Training a network one timestep at a time but updating loss only at sequence end?

Hi

My dataset consist of 3000 files, 1000 files from 3 classes. I use the pytorch data module data.Dataset:

class passengerShipDataset(data.Dataset):
    def __init__(self, root_dir):
        self.list_of_data_files = glob.glob(root_dir)
        self.len = len(self.list_of_data_files)
        
    def __getitem__(self, index):
        single_track = torch.from_numpy(np.transpose(genfromtxt(self.list_of_data_files[index], delimiter=','))[:,1:])
        
        target = np.zeros(single_track.size(1))
        target[:] = 1
        target = torch.from_numpy(target) #passenger
        
        return (single_track, target)

    def __len__(self):
        return self.len

I have three of these datasets, and then combine them into a single dataset using:

allShips = data.ConcatDataset([cargoShips, passengerShips, fishingShips])
train_set_all = data.DataLoader(dataset=allShips,batch_size=1,shuffle=True)

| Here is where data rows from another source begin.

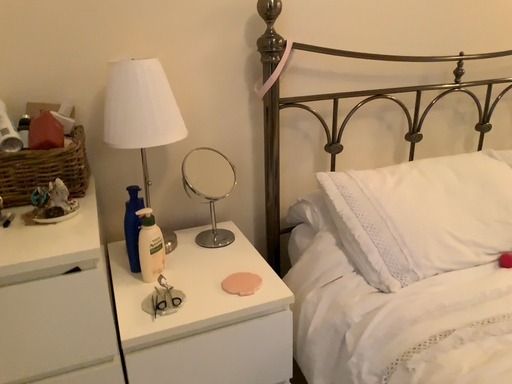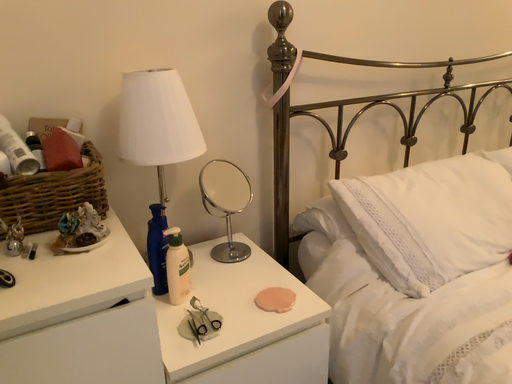
Question: Which way did the camera rotate in the video?

Choices:
 (A) rotated right
 (B) rotated left

Answer: (A)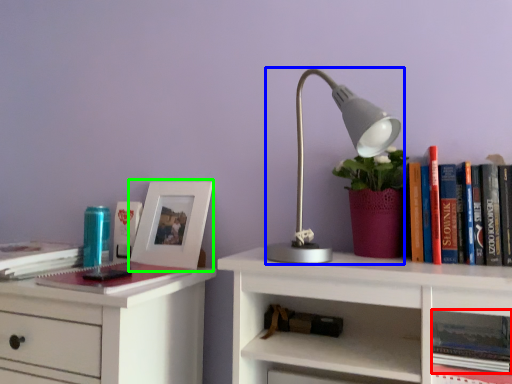
Question: Which object is positioned farthest from book (highlighted by a red box)? Select from lamp (highlighted by a blue box) and picture frame (highlighted by a green box).

Choices:
 (A) lamp
 (B) picture frame

Answer: (B)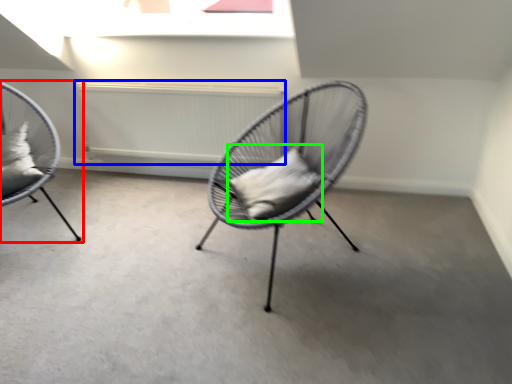
Question: Which is nearer to the chair (highlighted by a red box)? radiator (highlighted by a blue box) or pillow (highlighted by a green box).

Choices:
 (A) radiator
 (B) pillow

Answer: (A)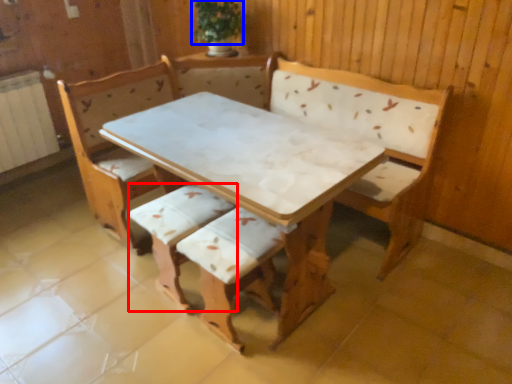
Question: Which object appears farthest to the camera in this image, armchair (highlighted by a red box) or plant (highlighted by a blue box)?

Choices:
 (A) armchair
 (B) plant

Answer: (B)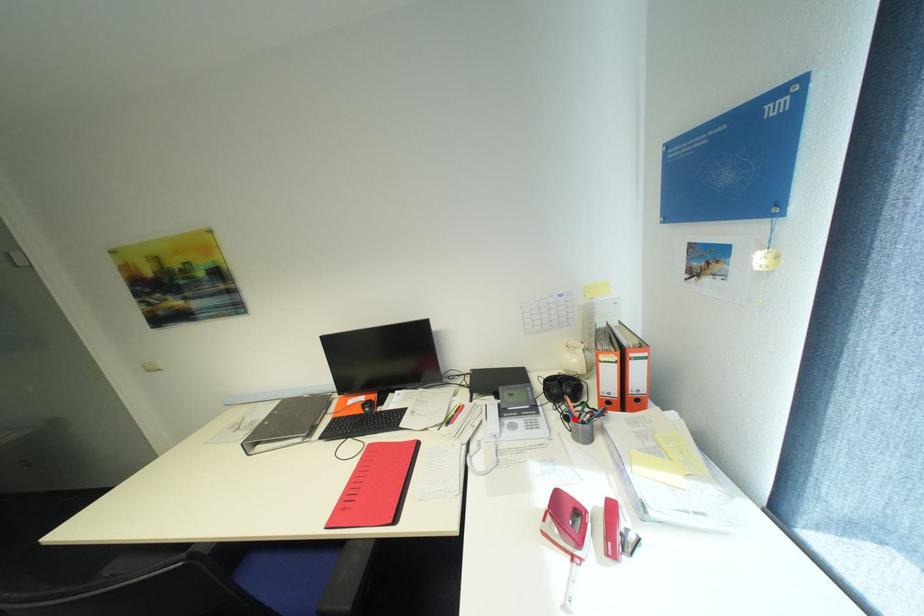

This will load one track at a time. Each track is of different length. One track is 3 channels: [Lat, lon, time]. I then want to run the track trough a CNN to extract features and then feed these features to a RNN to classify the track. However, I want to feed only one timestep at a time to my network not the entire sequence.

The idea is that with timestep 1 the network will classify uniformly like 33% on each class. Then at each consecutive timestep it becomes better and better at classifying the track.

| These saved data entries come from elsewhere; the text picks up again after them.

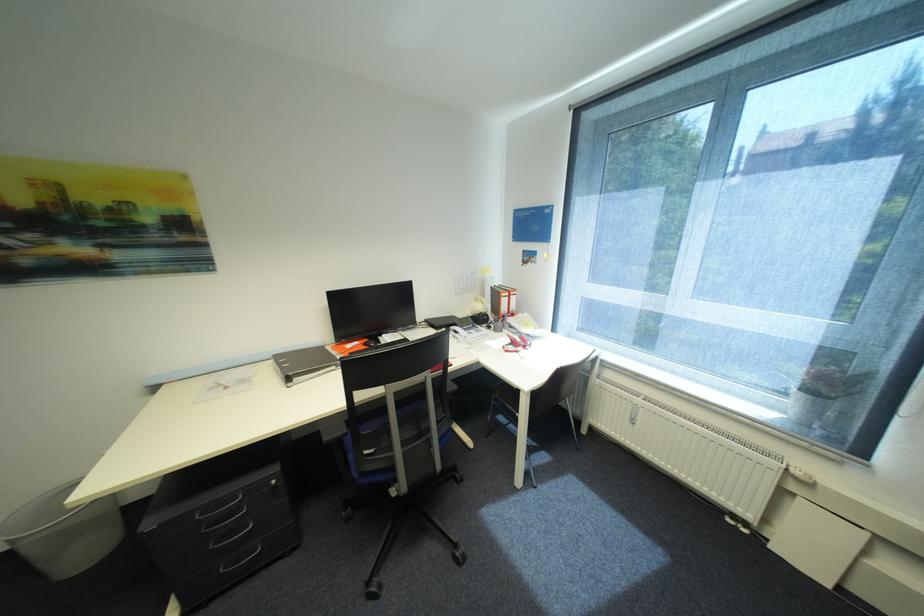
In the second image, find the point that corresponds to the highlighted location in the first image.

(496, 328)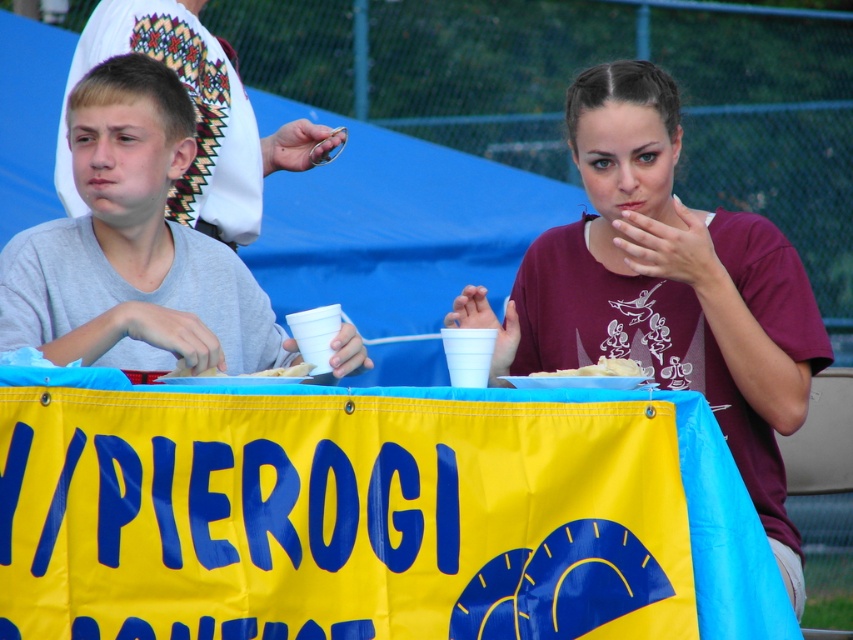
Question: In this image, where is yellow fabric banner at center located relative to gray matte shirt at left?

Choices:
 (A) above
 (B) below

Answer: (B)

Question: Which point is farther to the camera?

Choices:
 (A) (177, 371)
 (B) (780, 314)

Answer: (B)

Question: Is yellow fabric banner at center behind gray matte shirt at left?

Choices:
 (A) no
 (B) yes

Answer: (A)

Question: Which of these objects is positioned closest to the gray matte shirt at left?

Choices:
 (A) white matte food at center
 (B) maroon t-shirt at center
 (C) white dough at center
 (D) yellow fabric banner at center

Answer: (C)

Question: Is gray matte shirt at left positioned in front of white dough at center?

Choices:
 (A) no
 (B) yes

Answer: (A)

Question: Considering the real-world distances, which object is closest to the white dough at center?

Choices:
 (A) white matte food at center
 (B) yellow fabric banner at center
 (C) maroon t-shirt at center

Answer: (B)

When i train my network i see the loss fall throughout the first few 100-1000 timesteps on a track and then the loss stays constant. At the next track, the loss resets back to high and then again falls in the first 100-1000 timesteps. This continues on forever through all tracks as if the network learns nothing.

Then when i test my network it is only good at classifying one class (the last trained upon) and i get accuracy 30%.

I want the loss to fall over several tracks not through each individual track. Is there a way to run a track through the network one step at a time and only calculate loss in the end of the track?

Right now its like my network receives “track length” samples of one class and then become very good at classifying that class. But I want my network to see each track as a sample and not as if its “track length” samples.

I think the problem is that data is not “shuffled” because it sees one track as many samples of a single class. I can’t seem to find any solution to this because one track is one class. And i want to find features within a track so i cannot simply feed one timestep from one track and then one timestep from another track.

Im still stuck with my loss problem. This is the loss over time when i train one timestep at a time. Each track is 3000 timesteps long.
The first image is the loss over 50 tracks (50 * 3000 timesteps). The constant low loss between 100000-130000 is because the same class is chosen again due to poor shuffling.
loss_over_time

Here is loss for just two consecutive tracks. Pretty fast the loss falls to acceptable values. The loss is NLL so 0.45 is equal to something like 65% confidence in the correct class.
udsnitafloss

Any help regarding how to update my model and correctly calculate loss is highly appreciated. Right now i input a timestep. Then calculate loss and do the backpropagation and update weights and biases then input new timestep etc.

Unfortunately its like my network forgets everything at the next track.